You wouldn’t think that Kozma was a good baseball player by looking at him, but he’s quickly turning into one. He only has around 50 games of big league experience, but has hit well and has also played well defensively. The Cardinals can’t ask for much more than that.
It’s unclear as to where he fits into the big picture for St. Louis, but a strong 2013 could at least earn him the starting role again for next season.
Throughout the offseason, A.J. Pollock probably didn’t think he had much of a chance of making the Opening Day roster with the Arizona Diamondbacks. Although Arizona traded Justin Upton, free agent Cody Ross took his spot in the outfield. Adam Eaton also seemed ready to make the full-time jump to the big leagues.
But injuries to Ross and Eaton opened up a slot for Pollock to play on a regular basis. One of the top prospects within the organization, Pollock has risen quickly through the Arizona minor league system and made his major league debut last season. He wasn’t fantastic, but he got the job done. Now, he has to prove that he’s worthy of staying in the big leagues once the two outfielders get healthy.
There aren’t many stars that play for the Colorado Rockies, but Josh Rutledge could certainly be added to that short list depending on how he plays this season. Rutledge had been so impressive in the minor leagues that Colorado promoted him to the Rockies after just around 200 games on the farm.
Last season, Rutledge hit .274/.306/.469 with eight home runs and 37 RBI in 73 games. For a rookie with limited time, those numbers aren’t bad at all and they definitely show the type of potential he has. Playing a full season, Rutledge could put together a solid batting line with around 15-20 home runs.
If he could only work on his defense, he could quickly become one of the better second basemen in baseball.
The Los Angeles Dodgers have gone all out over the last nine months or so, stockpiling as much talent as possible through trades, free agency and international signings. While the Dodgers added an ace in Zack Greinke, they also picked up one of the best left-handers on the open market, Hyun-Jin Ryu.
Ryu had pitched very well internationally and captured the attention of many big league general mangers.
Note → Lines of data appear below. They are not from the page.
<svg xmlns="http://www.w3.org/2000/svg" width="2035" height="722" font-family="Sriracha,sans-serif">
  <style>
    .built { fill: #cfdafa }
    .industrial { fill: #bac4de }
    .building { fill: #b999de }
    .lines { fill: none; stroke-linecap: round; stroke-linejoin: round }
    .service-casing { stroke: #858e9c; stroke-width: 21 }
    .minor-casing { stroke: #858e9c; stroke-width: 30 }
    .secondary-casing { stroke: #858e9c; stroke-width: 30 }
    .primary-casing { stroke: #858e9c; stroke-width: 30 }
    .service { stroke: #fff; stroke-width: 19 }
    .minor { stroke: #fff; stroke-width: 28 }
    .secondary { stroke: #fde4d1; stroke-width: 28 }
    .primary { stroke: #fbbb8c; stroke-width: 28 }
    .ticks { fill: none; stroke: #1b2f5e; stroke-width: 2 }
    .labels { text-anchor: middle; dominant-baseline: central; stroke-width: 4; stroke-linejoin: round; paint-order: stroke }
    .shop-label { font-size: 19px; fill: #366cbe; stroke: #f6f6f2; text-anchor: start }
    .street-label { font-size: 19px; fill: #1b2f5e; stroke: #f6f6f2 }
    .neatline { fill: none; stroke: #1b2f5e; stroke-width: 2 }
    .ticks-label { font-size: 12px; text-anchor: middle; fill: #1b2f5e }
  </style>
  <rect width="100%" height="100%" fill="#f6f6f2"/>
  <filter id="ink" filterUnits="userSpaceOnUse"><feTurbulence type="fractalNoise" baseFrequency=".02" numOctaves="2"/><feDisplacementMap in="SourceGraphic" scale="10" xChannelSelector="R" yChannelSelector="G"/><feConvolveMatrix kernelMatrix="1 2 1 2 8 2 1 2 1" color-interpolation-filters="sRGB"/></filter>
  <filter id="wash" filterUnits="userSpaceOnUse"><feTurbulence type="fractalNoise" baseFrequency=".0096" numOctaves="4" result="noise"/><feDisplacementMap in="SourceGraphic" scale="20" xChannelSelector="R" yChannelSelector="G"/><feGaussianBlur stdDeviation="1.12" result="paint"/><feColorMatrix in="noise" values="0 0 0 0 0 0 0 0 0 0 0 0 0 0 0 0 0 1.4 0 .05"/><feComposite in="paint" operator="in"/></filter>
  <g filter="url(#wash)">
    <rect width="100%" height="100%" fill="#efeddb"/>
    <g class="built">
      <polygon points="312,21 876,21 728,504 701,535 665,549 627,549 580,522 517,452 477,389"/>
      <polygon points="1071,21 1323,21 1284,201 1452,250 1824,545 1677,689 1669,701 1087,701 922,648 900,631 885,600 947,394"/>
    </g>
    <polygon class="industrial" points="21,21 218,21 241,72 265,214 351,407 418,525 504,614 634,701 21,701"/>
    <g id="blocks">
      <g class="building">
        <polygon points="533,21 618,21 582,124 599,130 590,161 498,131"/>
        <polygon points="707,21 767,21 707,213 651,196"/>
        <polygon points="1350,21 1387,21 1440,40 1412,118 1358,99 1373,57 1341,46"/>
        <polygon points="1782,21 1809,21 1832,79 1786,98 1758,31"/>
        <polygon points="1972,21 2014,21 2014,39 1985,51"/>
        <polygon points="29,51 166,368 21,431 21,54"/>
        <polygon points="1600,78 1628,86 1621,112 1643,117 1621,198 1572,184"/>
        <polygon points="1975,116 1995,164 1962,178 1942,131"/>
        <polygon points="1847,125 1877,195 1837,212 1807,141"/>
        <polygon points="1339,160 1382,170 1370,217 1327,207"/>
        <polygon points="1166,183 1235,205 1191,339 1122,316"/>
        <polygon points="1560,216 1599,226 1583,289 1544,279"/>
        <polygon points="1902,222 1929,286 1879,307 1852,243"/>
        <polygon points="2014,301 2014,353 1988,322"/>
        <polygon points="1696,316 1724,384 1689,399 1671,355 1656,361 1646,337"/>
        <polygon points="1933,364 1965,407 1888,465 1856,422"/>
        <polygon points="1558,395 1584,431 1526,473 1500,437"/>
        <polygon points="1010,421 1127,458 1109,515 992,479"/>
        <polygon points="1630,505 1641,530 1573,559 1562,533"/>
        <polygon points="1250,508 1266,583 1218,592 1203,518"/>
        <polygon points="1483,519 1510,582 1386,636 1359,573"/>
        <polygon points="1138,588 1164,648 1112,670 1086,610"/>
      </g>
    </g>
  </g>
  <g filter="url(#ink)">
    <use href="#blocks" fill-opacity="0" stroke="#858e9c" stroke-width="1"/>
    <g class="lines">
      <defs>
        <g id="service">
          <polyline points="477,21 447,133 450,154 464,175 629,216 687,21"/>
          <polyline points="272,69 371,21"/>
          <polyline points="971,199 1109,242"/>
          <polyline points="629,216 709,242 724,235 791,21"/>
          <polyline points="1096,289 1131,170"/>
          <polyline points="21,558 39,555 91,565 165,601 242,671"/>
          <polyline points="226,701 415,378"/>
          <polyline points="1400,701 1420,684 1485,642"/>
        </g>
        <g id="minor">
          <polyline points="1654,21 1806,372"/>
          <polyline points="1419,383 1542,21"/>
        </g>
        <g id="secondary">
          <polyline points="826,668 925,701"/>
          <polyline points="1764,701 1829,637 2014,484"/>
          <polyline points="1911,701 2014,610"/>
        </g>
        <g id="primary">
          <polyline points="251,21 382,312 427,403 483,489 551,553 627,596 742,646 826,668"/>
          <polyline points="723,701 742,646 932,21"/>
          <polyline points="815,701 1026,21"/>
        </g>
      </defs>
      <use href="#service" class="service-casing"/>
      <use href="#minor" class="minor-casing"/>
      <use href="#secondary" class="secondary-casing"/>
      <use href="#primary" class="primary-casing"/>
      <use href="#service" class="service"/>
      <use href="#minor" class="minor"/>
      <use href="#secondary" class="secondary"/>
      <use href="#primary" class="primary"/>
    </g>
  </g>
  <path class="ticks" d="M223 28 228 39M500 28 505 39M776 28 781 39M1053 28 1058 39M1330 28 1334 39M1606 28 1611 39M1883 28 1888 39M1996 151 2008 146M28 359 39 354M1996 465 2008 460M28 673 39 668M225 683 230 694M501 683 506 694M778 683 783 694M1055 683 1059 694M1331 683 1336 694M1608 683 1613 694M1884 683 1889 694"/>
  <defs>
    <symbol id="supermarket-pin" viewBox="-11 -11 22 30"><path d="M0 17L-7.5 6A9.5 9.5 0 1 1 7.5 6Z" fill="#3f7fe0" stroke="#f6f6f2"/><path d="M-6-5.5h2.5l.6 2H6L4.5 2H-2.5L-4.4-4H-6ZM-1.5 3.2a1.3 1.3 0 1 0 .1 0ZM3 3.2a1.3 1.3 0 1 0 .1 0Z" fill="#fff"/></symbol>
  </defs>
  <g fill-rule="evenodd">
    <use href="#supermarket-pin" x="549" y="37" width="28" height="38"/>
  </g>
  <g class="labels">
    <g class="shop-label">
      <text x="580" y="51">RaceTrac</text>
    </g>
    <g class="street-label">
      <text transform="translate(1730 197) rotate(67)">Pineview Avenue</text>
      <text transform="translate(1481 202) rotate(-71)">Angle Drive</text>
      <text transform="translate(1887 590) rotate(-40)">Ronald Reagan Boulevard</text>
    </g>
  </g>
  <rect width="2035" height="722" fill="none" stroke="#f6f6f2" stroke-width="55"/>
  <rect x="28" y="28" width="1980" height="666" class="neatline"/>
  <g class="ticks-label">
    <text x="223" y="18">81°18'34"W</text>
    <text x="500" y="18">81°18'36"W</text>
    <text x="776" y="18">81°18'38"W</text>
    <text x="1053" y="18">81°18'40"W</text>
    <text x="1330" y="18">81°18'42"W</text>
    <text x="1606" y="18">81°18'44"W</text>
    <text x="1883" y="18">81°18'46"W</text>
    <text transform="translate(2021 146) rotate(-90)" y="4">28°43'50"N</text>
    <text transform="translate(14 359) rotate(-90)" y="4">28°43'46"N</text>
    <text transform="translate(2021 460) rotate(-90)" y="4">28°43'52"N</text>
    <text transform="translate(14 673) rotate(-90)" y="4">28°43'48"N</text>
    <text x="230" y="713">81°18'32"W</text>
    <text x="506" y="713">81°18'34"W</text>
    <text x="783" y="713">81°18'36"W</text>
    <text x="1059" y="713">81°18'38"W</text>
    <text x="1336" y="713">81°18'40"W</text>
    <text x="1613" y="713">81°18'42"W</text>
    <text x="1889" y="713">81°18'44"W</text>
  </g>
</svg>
The Dodgers won the bidding for him and managed to sign him before the deadline passed.
Although he didn’t look very good in spring training, he’s put together a couple of solid starts to begin his rookie season. No one knows what he’s truly capable of yet, but so far, he looks like he could eventually be the third ace in the Los Angeles starting rotation.
The San Diego Padres may have one of the top up-and-coming players on their hands in Jedd Gyorko. Coming into the season, Gyorko was one of the top prospects in the organization and seemed ready to make the big league team.
After spring training, injuries to Chase Headley and Logan Forsythe created an opportunity with the starting second baseman role on the Opening Day roster.
It shouldn’t have surprised anyone. In 92 Triple-A games last season, Gyorko was a mammoth, hitting .328/.380/.588 with 24 home runs and 83 RBI. He just absolutely destroyed minor league pitching and the Padres felt comfortable giving him the opportunity to hit major league pitching in 2013.
Although it’s still very early, he has plenty of potential and could be in the running for NL Rookie of the Year later in the season.
The San Francisco Giants already have a bunch of star players, so it’s tough to pinpoint one that isn’t really one yet. It appears that while Brandon Crawford is a very solid option at shortstop, he could absolutely improve and become one of the best in the game.
Crawford has just two years of major league experience, but has already made a big difference with the Giants. He’s very good defensive shortstop, but his offensive game needs some work. He’s a career .236/.299/.338 hitter that doesn’t have much power or much speed. If he could get on base more often in 2013, either through getting hits or increasing his walk rate, Crawford would be on the track to stardom.